Heroic Fantasy Quarterly Issue 13 - Review

  I'm a lazy man far too often.  I set myself tasks and due dates and then I find Fallout or napping is more appealing.  Now I doubt anyone's waiting with baited breath for some new post of mine but it depresses me when I don't meet my own deadlines.  Like reading and reviewing several online magazines like I've been doing for a few months now.  What this means is that I haven't even finished reading the last two issues of Beneath Ceaseless Skies.  I've let my other site (Ape Shall Not Kill Ape - dedicated to North Shore Staten Island History and Stuff) go close to dormant for most of the spring.  It hasn't been good.
   So when I saw the new issue of Heroic Fantasy Quarterly was out I forced myself to read it almost at once.  It really didn't take much force and I'm glad I made myself do it.  Now if I can only continue to build some sort of discipline in regards to all my other duties and obligations in life.
   Heroic Fantasy Quarterly Issue 13 is graced with a gloomy bit of art by Jonas Jakobsson called "Watched by Owls".  Inside are three stories and two poems.  HFQ's standards are high and the result is consistently excellent collections of stories.
   "A Game of Chess" by David Pilling is a well told Arthurian tale, something I'm always game for.  It's narrated by King Arthur's foster-brother, Sir Kay, and tells how Sir Gawaine's impetuosity in dealing with a Black Knight and a fairy woman forces Kay into a chess match with Oberon, King of the Fairies.  Kay soon realizes he's playing for more than his comrade's freedom but the instead the fate of all England.  
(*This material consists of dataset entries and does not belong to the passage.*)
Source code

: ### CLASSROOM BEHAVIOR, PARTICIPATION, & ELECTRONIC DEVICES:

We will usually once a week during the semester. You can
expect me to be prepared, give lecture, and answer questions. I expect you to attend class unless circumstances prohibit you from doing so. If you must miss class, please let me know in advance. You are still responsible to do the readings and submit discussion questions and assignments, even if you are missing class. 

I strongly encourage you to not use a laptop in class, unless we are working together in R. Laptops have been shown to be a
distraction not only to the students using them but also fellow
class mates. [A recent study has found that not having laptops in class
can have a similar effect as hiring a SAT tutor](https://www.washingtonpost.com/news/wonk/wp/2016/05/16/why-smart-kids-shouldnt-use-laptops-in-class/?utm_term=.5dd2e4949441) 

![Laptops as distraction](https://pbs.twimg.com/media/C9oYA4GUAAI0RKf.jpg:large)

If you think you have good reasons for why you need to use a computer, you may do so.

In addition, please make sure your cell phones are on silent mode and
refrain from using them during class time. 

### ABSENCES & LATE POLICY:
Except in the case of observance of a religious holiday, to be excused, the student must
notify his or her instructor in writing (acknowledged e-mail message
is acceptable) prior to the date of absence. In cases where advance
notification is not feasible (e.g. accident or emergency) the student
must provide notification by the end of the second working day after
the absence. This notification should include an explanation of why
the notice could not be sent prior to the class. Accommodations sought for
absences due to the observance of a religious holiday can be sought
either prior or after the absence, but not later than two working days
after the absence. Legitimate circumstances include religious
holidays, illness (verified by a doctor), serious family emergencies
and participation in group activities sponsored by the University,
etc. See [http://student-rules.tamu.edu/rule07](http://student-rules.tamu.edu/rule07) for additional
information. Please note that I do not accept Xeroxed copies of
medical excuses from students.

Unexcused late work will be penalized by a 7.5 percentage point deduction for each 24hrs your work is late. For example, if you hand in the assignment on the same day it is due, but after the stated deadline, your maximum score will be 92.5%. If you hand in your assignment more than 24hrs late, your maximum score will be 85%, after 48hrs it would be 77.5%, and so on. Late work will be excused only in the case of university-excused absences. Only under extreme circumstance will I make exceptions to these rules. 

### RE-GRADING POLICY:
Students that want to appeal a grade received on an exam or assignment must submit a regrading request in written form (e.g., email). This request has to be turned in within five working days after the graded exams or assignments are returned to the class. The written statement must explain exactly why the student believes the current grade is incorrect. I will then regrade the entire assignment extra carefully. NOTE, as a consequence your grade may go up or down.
  The middle story is Alex Marshall's "Renegade", a post-apocalyptic piece with shades of Games Workshop (the protagonist's got a "smeltagun"), a blind seeress, raiders, and ferocious plant men.  Dyer, a weary soldier, comes to the Sanctuary of Tsippi seeking the home of the Hundered-Handed God.  Marshall's brutal world, torn by endless wars and raids is vividly presented.  Dyer is tough and broods with the best of them, but it reads like a truncated piece of a much longer story.  
   We get a see the horrific violence in Dyer and what malign past deeds drive him and he gets a quest to carry out in hopes of psychic rest and it ends there.  Its conclusion just felt too inconclusive.  Marshall has several other stories set in his world of Pangaia (a post meteorstrike devastated Pangaea Ultima) and I hope to read them at some point (see first paragraph).
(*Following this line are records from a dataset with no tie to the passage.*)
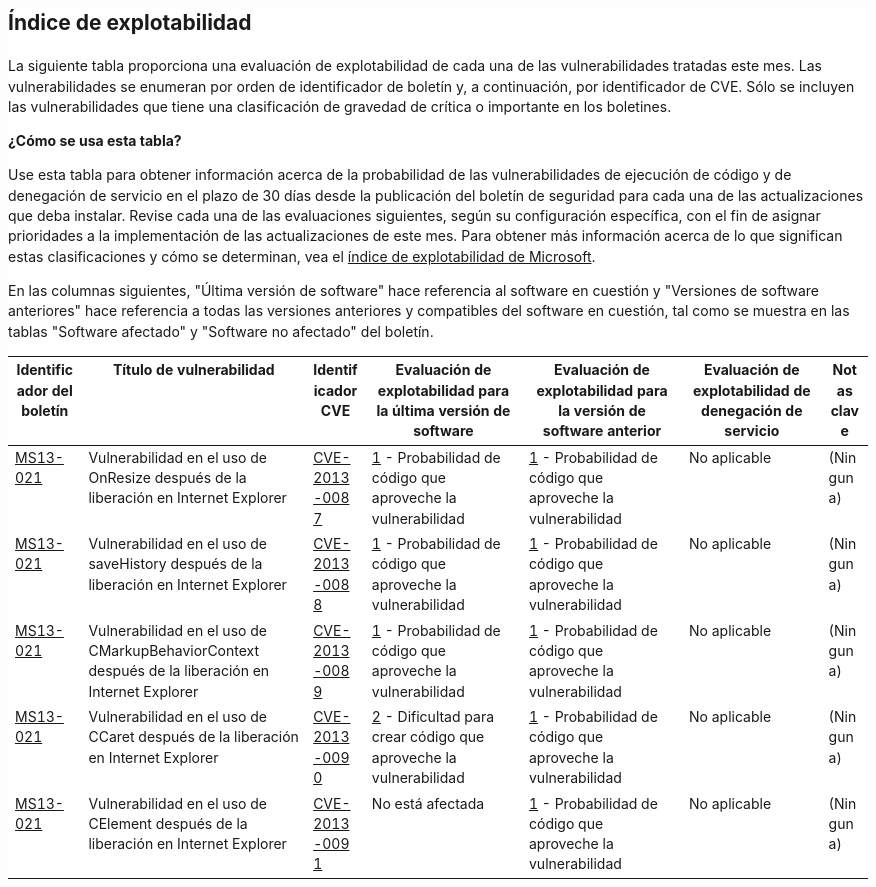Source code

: Índice de explotabilidad  
------------------------
  
<span></span>
La siguiente tabla proporciona una evaluación de explotabilidad de cada una de las vulnerabilidades tratadas este mes. Las vulnerabilidades se enumeran por orden de identificador de boletín y, a continuación, por identificador de CVE. Sólo se incluyen las vulnerabilidades que tiene una clasificación de gravedad de crítica o importante en los boletines.
  
**¿Cómo se usa esta tabla?**
  
Use esta tabla para obtener información acerca de la probabilidad de las vulnerabilidades de ejecución de código y de denegación de servicio en el plazo de 30 días desde la publicación del boletín de seguridad para cada una de las actualizaciones que deba instalar. Revise cada una de las evaluaciones siguientes, según su configuración específica, con el fin de asignar prioridades a la implementación de las actualizaciones de este mes. Para obtener más información acerca de lo que significan estas clasificaciones y cómo se determinan, vea el [índice de explotabilidad de Microsoft](http://technet.microsoft.com/security/cc998259).
  
En las columnas siguientes, "Última versión de software" hace referencia al software en cuestión y "Versiones de software anteriores" hace referencia a todas las versiones anteriores y compatibles del software en cuestión, tal como se muestra en las tablas "Software afectado" y "Software no afectado" del boletín.
  
| Identificador del boletín                                 | Título de vulnerabilidad                                                                         | Identificador CVE                                                                | Evaluación de explotabilidad para la última versión de software                                                               | Evaluación de explotabilidad para la versión de software anterior                                                             | Evaluación de explotabilidad de denegación de servicio | Notas clave                                                 |  
|-----------------------------------------------------------|--------------------------------------------------------------------------------------------------|----------------------------------------------------------------------------------|-------------------------------------------------------------------------------------------------------------------------------|-------------------------------------------------------------------------------------------------------------------------------|--------------------------------------------------------|-------------------------------------------------------------|  
| [MS13-021](http://go.microsoft.com/fwlink/?linkid=279923) | Vulnerabilidad en el uso de OnResize después de la liberación en Internet Explorer               | [CVE-2013-0087](http://www.cve.mitre.org/cgi-bin/cvename.cgi?name=cve-2013-0087) | [1](http://technet.microsoft.com/en-us/security/cc998259.aspx) - Probabilidad de código que aproveche la vulnerabilidad       | [1](http://technet.microsoft.com/en-us/security/cc998259.aspx) - Probabilidad de código que aproveche la vulnerabilidad       | No aplicable                                           | (Ninguna)                                                   |  
| [MS13-021](http://go.microsoft.com/fwlink/?linkid=279923) | Vulnerabilidad en el uso de saveHistory después de la liberación en Internet Explorer            | [CVE-2013-0088](http://www.cve.mitre.org/cgi-bin/cvename.cgi?name=cve-2013-0088) | [1](http://technet.microsoft.com/en-us/security/cc998259.aspx) - Probabilidad de código que aproveche la vulnerabilidad       | [1](http://technet.microsoft.com/en-us/security/cc998259.aspx) - Probabilidad de código que aproveche la vulnerabilidad       | No aplicable                                           | (Ninguna)                                                   |  
| [MS13-021](http://go.microsoft.com/fwlink/?linkid=279923) | Vulnerabilidad en el uso de CMarkupBehaviorContext después de la liberación en Internet Explorer | [CVE-2013-0089](http://www.cve.mitre.org/cgi-bin/cvename.cgi?name=cve-2013-0089) | [1](http://technet.microsoft.com/en-us/security/cc998259.aspx) - Probabilidad de código que aproveche la vulnerabilidad       | [1](http://technet.microsoft.com/en-us/security/cc998259.aspx) - Probabilidad de código que aproveche la vulnerabilidad       | No aplicable                                           | (Ninguna)                                                   |  
| [MS13-021](http://go.microsoft.com/fwlink/?linkid=279923) | Vulnerabilidad en el uso de CCaret después de la liberación en Internet Explorer                 | [CVE-2013-0090](http://www.cve.mitre.org/cgi-bin/cvename.cgi?name=cve-2013-0090) | [2](http://technet.microsoft.com/en-us/security/cc998259.aspx) - Dificultad para crear código que aproveche la vulnerabilidad | [1](http://technet.microsoft.com/en-us/security/cc998259.aspx) - Probabilidad de código que aproveche la vulnerabilidad       | No aplicable                                           | (Ninguna)                                                   |  
| [MS13-021](http://go.microsoft.com/fwlink/?linkid=279923) | Vulnerabilidad en el uso de CElement después de la liberación en Internet Explorer               | [CVE-2013-0091](http://www.cve.mitre.org/cgi-bin/cvename.cgi?name=cve-2013-0091) | No está afectada                                                                                                              | [1](http://technet.microsoft.com/en-us/security/cc998259.aspx) - Probabilidad de código que aproveche la vulnerabilidad       | No aplicable                                           | (Ninguna)                                                   |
   In my review of HFQ Issue 12 I noted that Seamus Bayne's "Crown of Sorrows" could serve as jumping off point for a much longer story.  Kudos to me for noting the obvious.  Bayne returns in Issue 13 with the continuation of mercenary Ordwin's struggles against his malefactor, the sorcerer-king Thiesius.  Undeterred by the baleful transmogrification worked on him in the previous story, Ordwin has marched on Thiesius' royal city and laid siege to it.  
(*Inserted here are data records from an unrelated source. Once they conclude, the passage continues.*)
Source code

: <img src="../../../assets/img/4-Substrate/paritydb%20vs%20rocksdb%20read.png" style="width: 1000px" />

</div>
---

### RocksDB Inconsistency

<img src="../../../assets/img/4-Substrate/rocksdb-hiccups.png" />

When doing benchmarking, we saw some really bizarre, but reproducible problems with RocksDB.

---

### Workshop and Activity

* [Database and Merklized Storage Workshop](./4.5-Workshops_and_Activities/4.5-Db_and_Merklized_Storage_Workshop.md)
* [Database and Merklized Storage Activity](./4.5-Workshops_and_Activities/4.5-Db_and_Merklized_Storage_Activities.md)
   Bayne's characters are solid.  In "Crown of Sorrows", both Thiesius and his guard captain, Kadir, were vivid and more than one-dimensional. Ordwin, as narrator, was more so.  In "Dance Upon Sand", Ordwin provides much more of his history giving the reader deeper understanding of what made him the man he has become.
   At the end of "Crown of Sorrows" there was sense of triumph in Ordwin's acceptance of his fate and his fire for revenge.  "Dance Upon Sand" takes much of that away yet it still manages to find a transcendent victory for Ordwin that makes it an almost surprisingly potent story.
   Thee two poems are "Advice on the Slaying of Wurms" by Michelle Muenzler and "Advent of an Apocalypse" by Bethany Powell.  I preferred the former and its advice on the less apparent dangers met when facing a wurm to the latter's description of a valkyries in action.
   Heroic Fantasy Quarterly is good stuff.  So there you go, check it out (remember, it's free!).